= Corvette Z06 =

Corvette Z06 may refer to:

- Chevrolet Corvette (C2) Z06, based on the C2 platform in 1963
- Chevrolet Corvette (C5) Z06, based on the C5 platform 2001–2004
- Chevrolet Corvette (C6) Z06, based on the C6 platform 2006–2013
- Chevrolet Corvette (C7) Z06, based on the C7 platform 2015–2019
- Chevrolet Corvette (C8) Z06, based on the C8 platform 2020

Originally, the Z06 designation was an order code for an options package in the 1963 model year.
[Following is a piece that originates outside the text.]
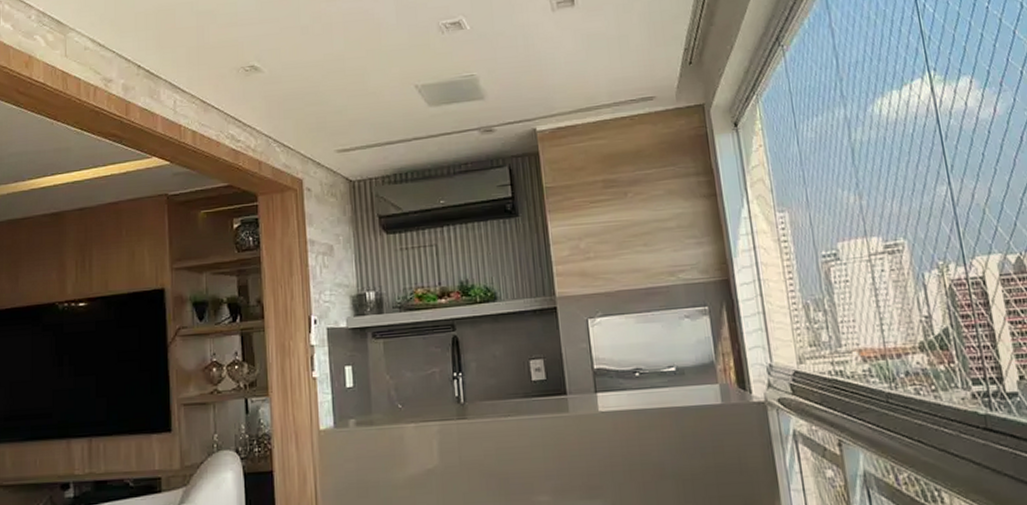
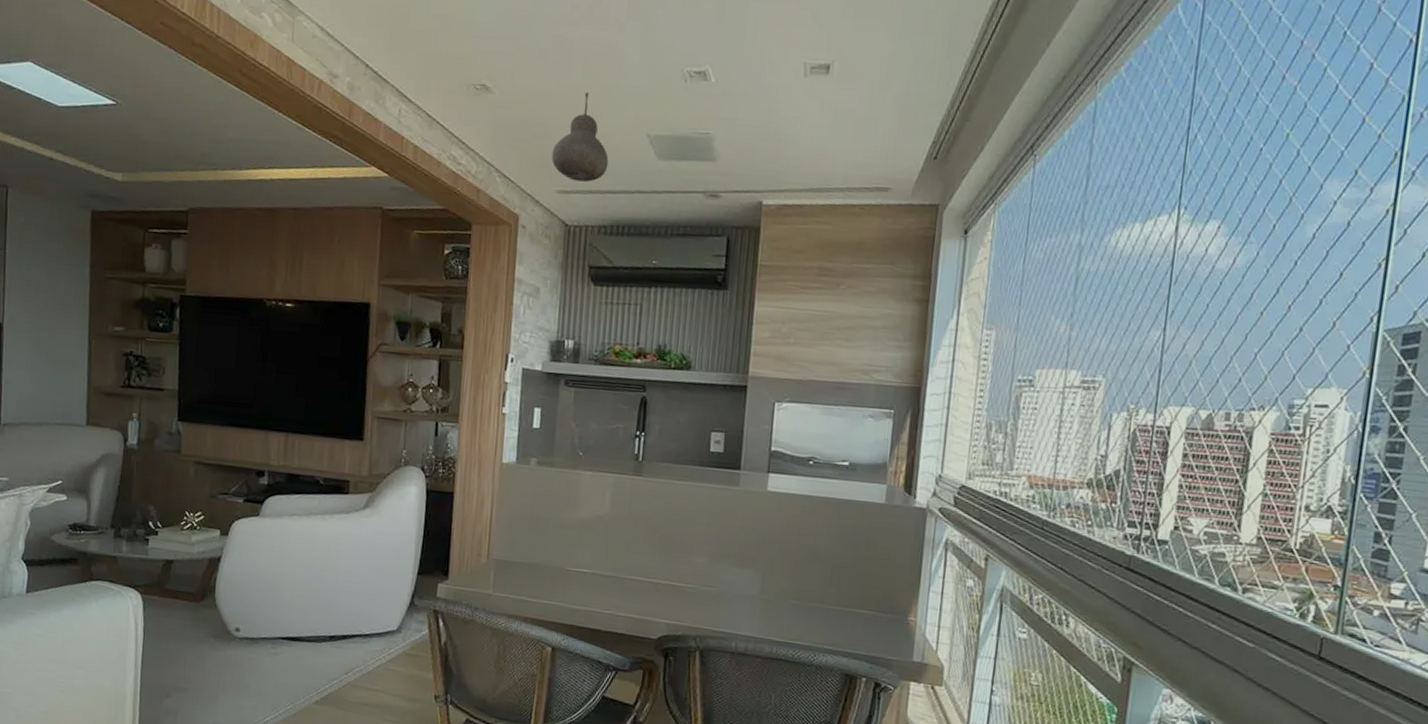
pendant light: none [326,56,382,139] -> present [551,91,609,182]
Zora Arkus-Duntov, known as the “father of the Corvette” came up with the idea to circumvent a 1957 corporate agreement between American manufacturers forbidding automobile racing. The Z06 designation included a revised rear end, a larger gas tank, more powerful motor, suspension tuning, and stronger brakes so that Corvette owners and enthusiasts could race their sports cars and represent Chevrolet in an informal sense. The Z06 order code/designation disappeared in the Chevrolet lineup after 1963, and returned in 2001 for the C5 generation of Corvettes. The Z06 has since been offered in each generation, from C5-C8. Each generation of Z06 has remained true to their roots, in that they represent a track ready, race-oriented Corvette over the more civilized road going base models.